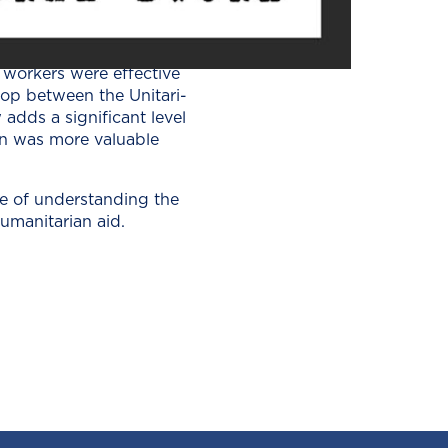
k­ing for adven­ture, while
 offer help. Oth­ers still
d work­ers were effec­tive
l­op between the Uni­tar­i­
adds a sig­nif­i­cant lev­el
sion was more valu­able
e of under­stand­ing the
an­i­tar­i­an aid.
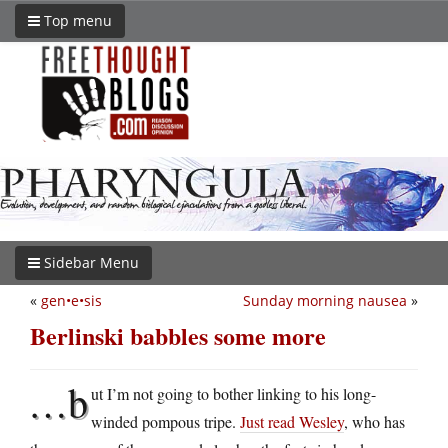
Top menu
Sidebar Menu
«
gen•e•sis
Sunday morning nausea
»
Berlinski babbles some more
…b
ut I’m not going to bother linking to his long-
winded pompous tripe.
Just read Wesley
, who has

----

### Task to complete
Reprint the whole listing verbatim except for the pictures.

### Task result
k­ing for adven­ture, while
 offer help. Oth­ers still
d work­ers were effec­tive
l­op between the Uni­tar­i­
adds a sig­nif­i­cant lev­el
sion was more valu­able
e of under­stand­ing the
an­i­tar­i­an aid.
Top menu
Sidebar Menu
«
gen•e•sis
Sunday morning nausea
»
Berlinski babbles some more
…b
ut I’m not going to bother linking to his long-
winded pompous tripe.
Just read Wesley
, who has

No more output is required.